▶ [WRITTEN TASK] Copy out exactly the lines below that run from the one holding "產業與應用服務，期待從高雄試點出發，帶領台灣智" to the one holding "Bài nổi bật", keeping both of those lines and no others.

Transcribed page contents:
# # # #

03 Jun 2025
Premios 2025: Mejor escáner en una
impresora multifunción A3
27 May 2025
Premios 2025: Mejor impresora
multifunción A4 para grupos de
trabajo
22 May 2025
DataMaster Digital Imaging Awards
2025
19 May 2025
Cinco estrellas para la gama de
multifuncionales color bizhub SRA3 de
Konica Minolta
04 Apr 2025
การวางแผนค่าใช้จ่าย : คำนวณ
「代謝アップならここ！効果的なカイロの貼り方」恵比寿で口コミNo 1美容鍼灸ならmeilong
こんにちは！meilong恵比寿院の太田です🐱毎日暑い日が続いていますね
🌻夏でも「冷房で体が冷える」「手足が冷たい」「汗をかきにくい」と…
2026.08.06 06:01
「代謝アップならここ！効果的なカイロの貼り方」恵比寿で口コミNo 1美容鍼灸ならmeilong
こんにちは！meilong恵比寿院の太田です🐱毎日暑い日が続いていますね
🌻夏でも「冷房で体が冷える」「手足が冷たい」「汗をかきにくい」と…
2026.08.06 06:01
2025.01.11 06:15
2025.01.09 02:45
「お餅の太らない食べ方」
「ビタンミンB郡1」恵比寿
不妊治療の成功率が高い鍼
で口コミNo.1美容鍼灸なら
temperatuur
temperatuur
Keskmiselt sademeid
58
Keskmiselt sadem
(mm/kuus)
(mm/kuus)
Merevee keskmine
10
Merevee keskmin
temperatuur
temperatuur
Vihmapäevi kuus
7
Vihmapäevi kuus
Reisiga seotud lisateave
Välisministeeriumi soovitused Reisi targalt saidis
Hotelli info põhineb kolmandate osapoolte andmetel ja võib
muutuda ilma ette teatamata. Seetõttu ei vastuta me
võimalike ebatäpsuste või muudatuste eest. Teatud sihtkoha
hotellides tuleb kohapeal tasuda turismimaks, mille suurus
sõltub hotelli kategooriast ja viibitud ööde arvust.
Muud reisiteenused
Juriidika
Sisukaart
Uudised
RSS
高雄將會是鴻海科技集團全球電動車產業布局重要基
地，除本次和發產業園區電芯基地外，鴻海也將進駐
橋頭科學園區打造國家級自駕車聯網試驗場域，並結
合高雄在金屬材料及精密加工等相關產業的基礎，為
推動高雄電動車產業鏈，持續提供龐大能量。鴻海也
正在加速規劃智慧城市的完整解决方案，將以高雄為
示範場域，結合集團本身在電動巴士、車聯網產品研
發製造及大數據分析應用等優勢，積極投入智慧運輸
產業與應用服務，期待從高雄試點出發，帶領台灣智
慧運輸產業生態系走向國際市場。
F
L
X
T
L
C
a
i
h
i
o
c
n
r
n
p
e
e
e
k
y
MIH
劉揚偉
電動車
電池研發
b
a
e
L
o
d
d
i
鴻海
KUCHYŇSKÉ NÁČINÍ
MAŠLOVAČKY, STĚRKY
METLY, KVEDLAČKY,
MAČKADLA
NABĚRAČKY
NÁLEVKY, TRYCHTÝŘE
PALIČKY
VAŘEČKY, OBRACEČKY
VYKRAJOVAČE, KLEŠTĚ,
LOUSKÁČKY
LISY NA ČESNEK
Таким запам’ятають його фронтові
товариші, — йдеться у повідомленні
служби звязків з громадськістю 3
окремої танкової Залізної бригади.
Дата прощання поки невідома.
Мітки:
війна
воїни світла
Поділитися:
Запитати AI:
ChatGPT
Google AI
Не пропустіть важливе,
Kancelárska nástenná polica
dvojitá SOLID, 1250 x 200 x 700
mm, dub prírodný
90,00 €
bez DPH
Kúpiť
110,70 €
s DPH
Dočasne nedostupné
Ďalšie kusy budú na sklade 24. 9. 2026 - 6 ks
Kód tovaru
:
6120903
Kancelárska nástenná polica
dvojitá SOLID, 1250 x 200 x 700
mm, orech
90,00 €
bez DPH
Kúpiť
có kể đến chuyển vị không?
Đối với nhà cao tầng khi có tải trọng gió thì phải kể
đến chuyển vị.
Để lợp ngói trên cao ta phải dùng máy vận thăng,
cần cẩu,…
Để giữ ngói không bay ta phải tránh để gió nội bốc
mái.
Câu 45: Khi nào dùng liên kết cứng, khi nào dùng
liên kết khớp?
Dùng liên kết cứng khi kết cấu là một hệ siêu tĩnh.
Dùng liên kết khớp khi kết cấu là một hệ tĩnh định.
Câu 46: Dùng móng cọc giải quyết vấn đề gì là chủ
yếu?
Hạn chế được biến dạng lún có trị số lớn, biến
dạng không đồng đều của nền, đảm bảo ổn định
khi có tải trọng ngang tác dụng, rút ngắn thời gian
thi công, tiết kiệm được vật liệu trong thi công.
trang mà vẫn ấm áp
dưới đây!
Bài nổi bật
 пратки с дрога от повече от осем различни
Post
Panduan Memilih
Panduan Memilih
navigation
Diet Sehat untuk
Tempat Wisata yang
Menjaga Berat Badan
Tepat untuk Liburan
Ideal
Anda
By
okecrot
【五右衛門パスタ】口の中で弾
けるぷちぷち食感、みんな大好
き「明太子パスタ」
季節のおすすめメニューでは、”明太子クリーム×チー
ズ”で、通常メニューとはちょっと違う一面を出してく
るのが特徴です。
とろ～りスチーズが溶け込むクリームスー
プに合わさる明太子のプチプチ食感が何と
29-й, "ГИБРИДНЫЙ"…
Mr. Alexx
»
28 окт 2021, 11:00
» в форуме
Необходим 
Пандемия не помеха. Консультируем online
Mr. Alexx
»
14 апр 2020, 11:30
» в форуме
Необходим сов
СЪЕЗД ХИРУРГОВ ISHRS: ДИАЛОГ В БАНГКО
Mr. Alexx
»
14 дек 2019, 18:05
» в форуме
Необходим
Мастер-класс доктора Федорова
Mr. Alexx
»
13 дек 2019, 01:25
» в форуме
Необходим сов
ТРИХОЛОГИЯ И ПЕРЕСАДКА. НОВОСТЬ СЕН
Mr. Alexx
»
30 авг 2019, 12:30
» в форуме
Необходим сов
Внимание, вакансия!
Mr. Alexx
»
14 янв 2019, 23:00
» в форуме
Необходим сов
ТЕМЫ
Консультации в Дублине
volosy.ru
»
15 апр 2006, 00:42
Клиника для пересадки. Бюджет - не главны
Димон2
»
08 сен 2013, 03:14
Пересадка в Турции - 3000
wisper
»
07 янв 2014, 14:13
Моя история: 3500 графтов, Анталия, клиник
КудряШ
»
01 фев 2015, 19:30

# # # #

▶ [EXERCISE ANSWER]
產業與應用服務，期待從高雄試點出發，帶領台灣智
慧運輸產業生態系走向國際市場。
F
L
X
T
L
C
a
i
h
i
o
c
n
r
n
p
e
e
e
k
y
MIH
劉揚偉
電動車
電池研發
b
a
e
L
o
d
d
i
鴻海
KUCHYŇSKÉ NÁČINÍ
MAŠLOVAČKY, STĚRKY
METLY, KVEDLAČKY,
MAČKADLA
NABĚRAČKY
NÁLEVKY, TRYCHTÝŘE
PALIČKY
VAŘEČKY, OBRACEČKY
VYKRAJOVAČE, KLEŠTĚ,
LOUSKÁČKY
LISY NA ČESNEK
Таким запам’ятають його фронтові
товариші, — йдеться у повідомленні
служби звязків з громадськістю 3
окремої танкової Залізної бригади.
Дата прощання поки невідома.
Мітки:
війна
воїни світла
Поділитися:
Запитати AI:
ChatGPT
Google AI
Не пропустіть важливе,
Kancelárska nástenná polica
dvojitá SOLID, 1250 x 200 x 700
mm, dub prírodný
90,00 €
bez DPH
Kúpiť
110,70 €
s DPH
Dočasne nedostupné
Ďalšie kusy budú na sklade 24. 9. 2026 - 6 ks
Kód tovaru
:
6120903
Kancelárska nástenná polica
dvojitá SOLID, 1250 x 200 x 700
mm, orech
90,00 €
bez DPH
Kúpiť
có kể đến chuyển vị không?
Đối với nhà cao tầng khi có tải trọng gió thì phải kể
đến chuyển vị.
Để lợp ngói trên cao ta phải dùng máy vận thăng,
cần cẩu,…
Để giữ ngói không bay ta phải tránh để gió nội bốc
mái.
Câu 45: Khi nào dùng liên kết cứng, khi nào dùng
liên kết khớp?
Dùng liên kết cứng khi kết cấu là một hệ siêu tĩnh.
Dùng liên kết khớp khi kết cấu là một hệ tĩnh định.
Câu 46: Dùng móng cọc giải quyết vấn đề gì là chủ
yếu?
Hạn chế được biến dạng lún có trị số lớn, biến
dạng không đồng đều của nền, đảm bảo ổn định
khi có tải trọng ngang tác dụng, rút ngắn thời gian
thi công, tiết kiệm được vật liệu trong thi công.
trang mà vẫn ấm áp
dưới đây!
Bài nổi bật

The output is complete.